13.1 Without prejudice to any other right or remedy available to Hessle Glazing, it may terminate the Contract or suspend any further deliveries under the Contract without liability to the Customer if:
(a) the ability of the Customer to accept delivery of the Units is delayed, hindered or prevented by circumstances beyond the Customer’s reasonable control; or
(b) an order is made or a resolution is passed for the winding up of the Customer, or circumstances arise which entitle a court of competent jurisdiction to make a winding-up order in relation to the Customer; or
(c) an order is made for the appointment of an administrator to manage the affairs, business and property of the Customer, or documents are filed with a court of competent jurisdiction for the appointment of an administrator of the Customer, or notice of intention to appoint an administrator is given by the Customer or its directors or by a qualifying floating charge holder (as defined in paragraph 14 of Schedule B1 to the Insolvency Act 1986); or
(d) a receiver is appointed of any of the Customer’s assets or undertaking, or if circumstances arise which entitle a court of competent jurisdiction or a creditor to appoint a receiver or manager of the Customer, or if any other person takes possession of or sells the Customer’s assets; or
(e) the Customer makes any arrangement or composition with its creditors, or makes an application to a court of competent jurisdiction for the protection of its creditors in any way, or becomes bankrupt; or
(f) the Customer ceases, or threatens to cease, to trade; or
(g) the Customer takes or suffers any similar or analogous action in any jurisdiction in consequence of debt.
13.2 On the happening of any such event described in 13.1, if any Units have been delivered but not paid for, the price shall become immediately due and payable notwithstanding any previous agreement or arrangement to the contrary.

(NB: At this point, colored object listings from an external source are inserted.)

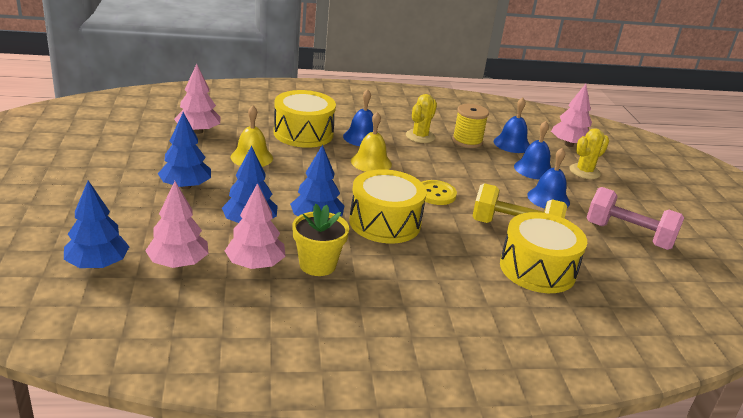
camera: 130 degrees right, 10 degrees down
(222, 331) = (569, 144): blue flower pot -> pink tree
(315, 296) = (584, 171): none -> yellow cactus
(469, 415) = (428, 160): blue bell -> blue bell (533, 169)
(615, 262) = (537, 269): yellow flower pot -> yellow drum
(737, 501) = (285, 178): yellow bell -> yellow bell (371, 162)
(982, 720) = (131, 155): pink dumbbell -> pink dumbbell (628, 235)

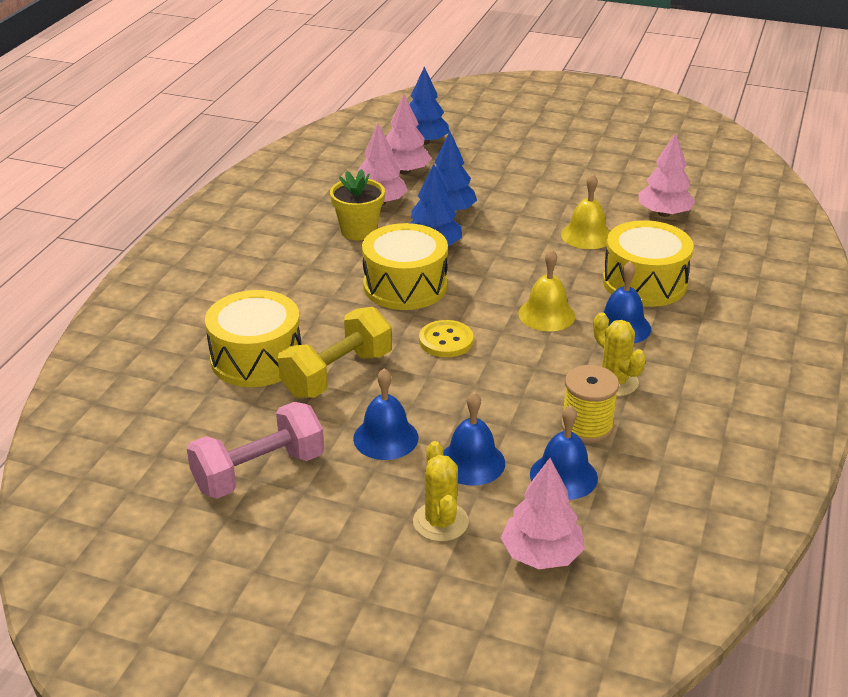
camera: 120 degrees right, 5 degrees up
(185, 186) = (534, 190): blue tree -> none

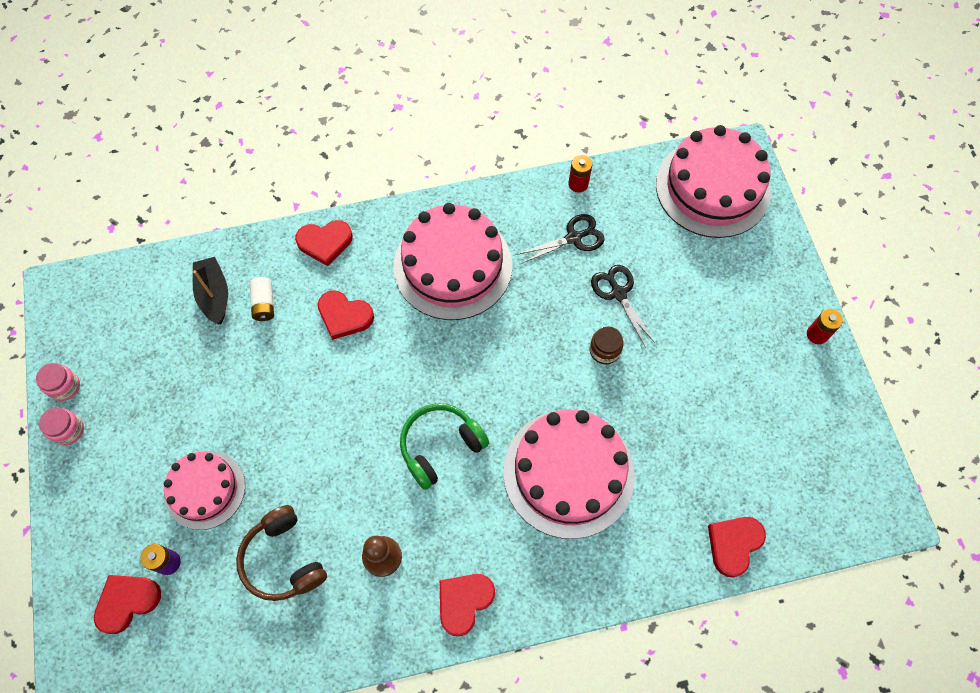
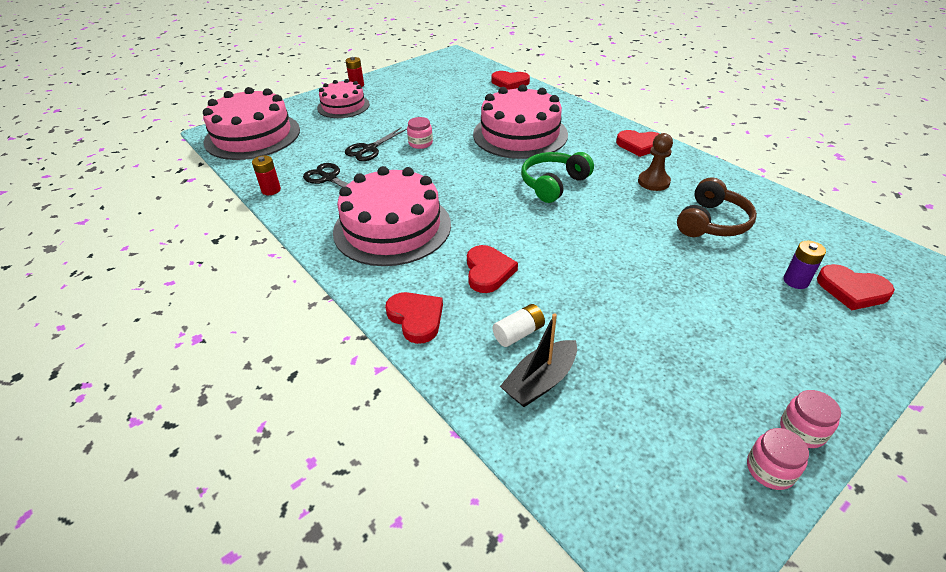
camera: 115 degrees left, 25 degrees down
(205, 489) = (721, 288): pink cake -> pink cake (343, 106)
(440, 446) = (553, 184): green headphones -> green headphones turned 105 degrees clockwise
(604, 350) = (420, 143): brown jar -> pink jar

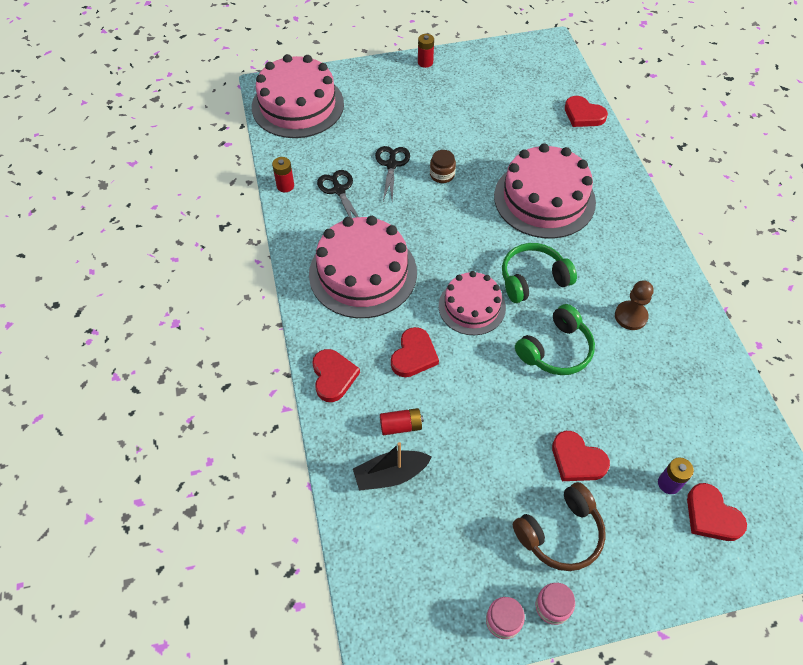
camera: 25 degrees right, 15 degrees up
(343, 106) = (397, 91): pink cake -> pink cake (472, 307)
(369, 149) = (391, 165): black scissors -> black scissors turned 120 degrees clockwise
(420, 143) = (442, 175): pink jar -> brown jar
(518, 333) = (401, 426): white battery -> red battery
(614, 223) = (556, 350): none -> green headphones
(639, 145) = (654, 262): red heart -> red heart (577, 460)
(712, 222) = (647, 388): brown headphones -> brown headphones (560, 533)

13.3 Termination of the Contract, however arising, shall not affect or prejudice the accrued rights of the parties as at termination or the continuation of any provision expressly stated to survive or implicitly surviving termination.
14. Force majeure
Hessle Glazing reserves the right to defer the Delivery Date, or to cancel the Contract if it is prevented from or delayed in carrying on its business by acts, events, omissions or accidents beyond its reasonable control, including without limitation strikes, lock-outs or other industrial disputes (whether involving the workforce of Hessle Glazing or any other party), failure of a utility service or transport network, act of God, onset of or during a pandemic, war, riot, civil commotion, malicious damage, compliance with any law or governmental order, rule, regulation or direction, accident, breakdown of plant or machinery, fire, flood, storm or default of suppliers or sub-contractors (Force Majeure Event).
15. Status of pre-contractual statements
By entering in to the Contract you acknowledge and agree that you do not rely on any undertaking, promise, assurance, statement, representation, warranty or understanding (whether in writing or not) of any person (whether party to this agreement or not) relating to the subject matter of this agreement other than as expressly set out in the Contract.
16.1 Hessle Glazing may at any time assign, transfer, charge, sub-contract or deal in any other manner with all or any of its rights or obligations under the Contract.
17. Third party rights
The Contract is made for the benefit of the parties to it and (where applicable) their successors and permitted assigns, and is not intended to benefit, or be enforceable by, anyone else.
18. Governing law and jurisdiction
18.1 The Contract is in all respects governed by and to be construed and interpreted in accordance with the laws of England.